PAWS Chicago is part of a revolution—a No Kill revolution—that started in San Francisco in 1994 and is now sweeping across the nation.
This No Kill movement, still in its infancy, has challenged the methods of traditional animal sheltering, which for centuries has involved managing pet overpopulation by killing the surplus of homeless pets. Dedicated to the principle of valuing each individual animal while simultaneously focusing on big picture strategic solutions, the No Kill method is expanding its role in cities and counties across America.
Here is the story of animal sheltering and the rise of No Kill, with articles unraveling the differences between traditional and No Kill sheltering methods. The public is now empowered to require the agencies they support to offer life, not death, to the defenseless cats, dogs, puppies, and kittens who are entrusted to their care.
The History of Sheltering
In the second half of the nineteenth century, humane societies began to take over the killing of stray and unwanted populations of cats and dogs. They wanted to eradicate the cruel methods of animal control at the time, which commonly resorted to clubbing, shooting, or drowning companion animals to death. But when private shelters accept the role of killing, who is to advocate for life?
For more than a century, traditional humane societies have been entrenched in the “cage and kill” philosophy, taking in all animals and killing the surplus. Because of the history of cruel methods of animal control, these traditional shelters have accepted death as a humane alternative for homeless cats and dogs. For more than 100 years, these traditional methods did little to eliminate pet overpopulation.
For example, despite the existence of traditional shelters in Chicago for more than a century, the number of homeless pets killed in 1997 was a staggering 42,561. If traditional methods worked, pet overpopulation would not continue to plague our country’s homeless pets. In contrast, since PAWS Chicago took the No Kill message public with Angels with Tails in 1998, and with the help of all the wonderful Chicagoans who have rallied to help homeless pets, the killing has been reduced by more than half with 19,288 pets euthanized in 2008.
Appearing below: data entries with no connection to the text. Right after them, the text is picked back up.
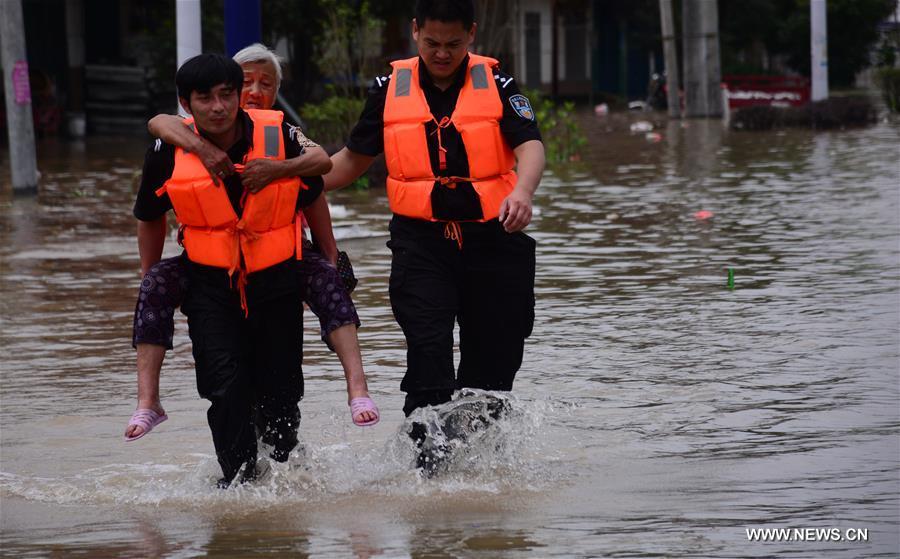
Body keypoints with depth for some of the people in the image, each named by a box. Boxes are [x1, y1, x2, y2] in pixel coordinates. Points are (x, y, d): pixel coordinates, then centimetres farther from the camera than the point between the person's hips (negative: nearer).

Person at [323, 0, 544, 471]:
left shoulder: (496, 84, 2)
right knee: (429, 353, -15)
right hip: (421, 241, 0)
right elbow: (353, 159, 18)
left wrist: (522, 191, -32)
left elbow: (529, 146, -11)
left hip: (491, 239, 0)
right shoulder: (390, 89, 8)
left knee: (493, 361, 6)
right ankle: (428, 463, -13)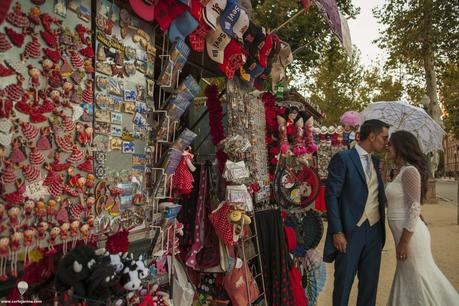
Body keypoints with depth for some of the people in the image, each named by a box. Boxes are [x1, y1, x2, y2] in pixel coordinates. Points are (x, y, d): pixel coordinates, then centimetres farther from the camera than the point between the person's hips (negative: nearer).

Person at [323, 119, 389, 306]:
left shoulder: (375, 161, 13)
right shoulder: (342, 158, -10)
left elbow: (378, 193, 16)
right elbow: (331, 196, -13)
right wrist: (336, 232, -16)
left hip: (374, 231, 7)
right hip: (350, 233, -6)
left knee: (370, 282, 16)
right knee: (343, 283, 7)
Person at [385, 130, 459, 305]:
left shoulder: (410, 171, -17)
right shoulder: (403, 171, 11)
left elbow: (415, 208, -21)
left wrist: (403, 242, -20)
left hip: (410, 235, -9)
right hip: (404, 233, 9)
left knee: (416, 279, 5)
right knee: (407, 277, 18)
Many shelters and communities continue to kill homeless cats and dogs, rather than work to change the ineffective status quo. But the No Kill tide has already begun to swell.
The Advent of No Kill
With the unfortunate reality that an ever increasing number of homeless dogs and cats were put to death, changing the direction of the tide was a huge undertaking. It would take vision, leadership, direction, and proof that lifesaving methods work to change the methodology of traditional sheltering. As Executive Director of the San Francisco ASPCA, Richard Avanzino brought all of the necessary ingredients together in San Francisco, and by 1994 he had built the first No Kill city. No longer could humane societies claim the en masse killing of homeless dogs and cats was necessary. Through innovative programs, proactive adoptions, and many years of focused, targeted spay/ neuter, San Francisco created a progressive No Kill model that saves all animals; the only warranted euthanasia is for animals who are irremediably suffering, or those who are vicious and pose a threat to the public.
But despite San Francisco’s proven track record of saving—not killing—homeless animals, many shelters and communities have not yet embraced the No Kill model. Many shelters and communities continue to kill homeless cats and dogs, rather than work to change the ineffective status quo. But the No Kill tide has already begun to swell.